DLER:正确实施长度惩罚——通过强化学习激励每个Token蕴含更多智能
DLER: Doing Length pEnalty Right - Incentivizing More Intelligence per Token via Reinforcement Learning
October 16, 2025
作者: Shih-Yang Liu, Xin Dong, Ximing Lu, Shizhe Diao, Mingjie Liu, Min-Hung Chen, Hongxu Yin, Yu-Chiang Frank Wang, Kwang-Ting Cheng, Yejin Choi, Jan Kautz, Pavlo Molchanov
cs.AI
摘要
诸如OpenAI-o1、DeepSeek-R1和Qwen等推理语言模型通过扩展思维链实现了强劲的性能,但往往生成不必要的冗长输出。最大化每单位token的智能——即准确性与响应长度之比——仍是一个待解决的难题。我们重新审视了强化学习(RL),采用最简单的长度惩罚——截断——并证明准确性的下降并非源于缺乏复杂的惩罚机制,而是由于RL优化不足所致。我们识别出三大关键挑战:(i)优势估计中的显著偏差,(ii)熵的崩溃,以及(iii)稀疏的奖励信号。针对这些问题,我们提出了“正确实施长度惩罚”(DLER),这一训练方案结合了批次奖励归一化、更高截断值、动态采样及简单的截断长度惩罚。DLER在准确性与效率的权衡上达到了业界领先水平,将输出长度削减超过70%,同时超越了所有先前基线的准确性。它还提升了测试时的扩展性:与DeepSeek-R1-7B相比,DLER-7B能并行生成多个简洁响应,准确率提高28%,且延迟更低。
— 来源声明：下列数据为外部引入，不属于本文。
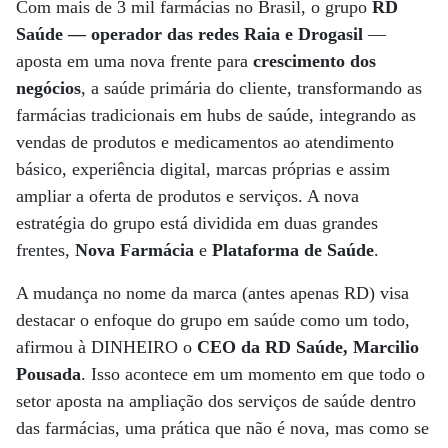
Com mais de 3 mil farmácias no Brasil, o grupo
RD
Saúde — operador das redes Raia e Drogasil
—
aposta em uma nova frente para
crescimento dos
negócios
, a saúde primária do cliente, transformando as
farmácias tradicionais em hubs de saúde, integrando as
vendas de produtos e medicamentos ao atendimento
básico, experiência digital, marcas próprias e assim
ampliar a oferta de produtos e serviços. A nova
estratégia do grupo está dividida em duas grandes
frentes,
Nova Farmácia
e
Plataforma de Saúde
.
A mudança no nome da marca (antes apenas RD) visa
destacar o enfoque do grupo em saúde como um todo,
afirmou à DINHEIRO o
CEO da RD Saúde, Marcilio
Pousada
. Isso acontece em um momento em que todo o
setor aposta na ampliação dos serviços de saúde dentro
das farmácias, uma prática que não é nova, mas como se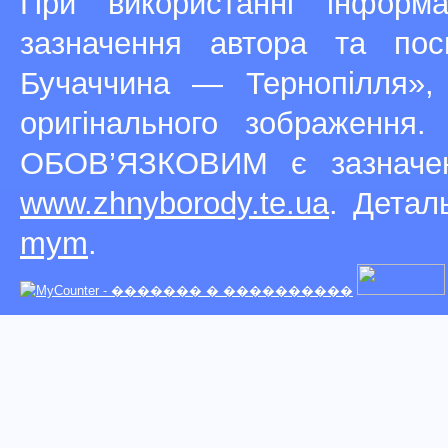
При використанні інфор
зазначення автора та п
Бучаччина — Тернопілля»,
оригінального зображення
ОБОВ’ЯЗКОВИМ є зазначен
www.zhnyborody.te.ua
. Детал
mym
.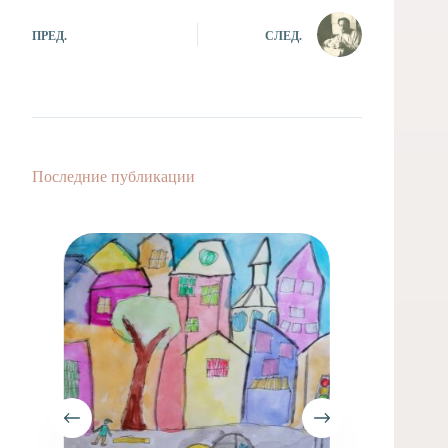
ПРЕД.
СЛЕД.
Последние публикации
我们进一步引入了难度感知的DLER,它根据问题难度自适应地收紧截断,以实现额外的效率提升。此外,我们提出了一种更新选择性合并方法,在保持基线准确性的同时,保留了DLER模型的简洁推理能力,这对于RL训练数据稀缺的场景尤为有用。
English
Reasoning language models such as OpenAI-o1, DeepSeek-R1, and Qwen achieve
strong performance via extended chains of thought but often generate
unnecessarily long outputs. Maximizing intelligence per token--accuracy
relative to response length--remains an open problem. We revisit reinforcement
learning (RL) with the simplest length penalty--truncation--and show that
accuracy degradation arises not from the lack of sophisticated penalties but
from inadequate RL optimization. We identify three key challenges: (i) large
bias in advantage estimation, (ii) entropy collapse, and (iii) sparse reward
signal. We address them with Doing Length pEnalty Right (DLER), a training
recipe combining batch-wise reward normalization, higher clipping, dynamic
sampling, and a simple truncation length penalty. DLER achieves
state-of-the-art accuracy--efficiency trade-offs, cutting output length by over
70 percent while surpassing all previous baseline accuracy. It also improves
test-time scaling: compared to DeepSeek-R1-7B, DLER-7B generates multiple
concise responses in parallel with 28 percent higher accuracy and lower
latency. We further introduce Difficulty-Aware DLER, which adaptively tightens
truncation on easier questions for additional efficiency gains. We also propose
an update-selective merging method that preserves baseline accuracy while
retaining the concise reasoning ability of the DLER model, which is useful for
scenarios where RL training data is scarce.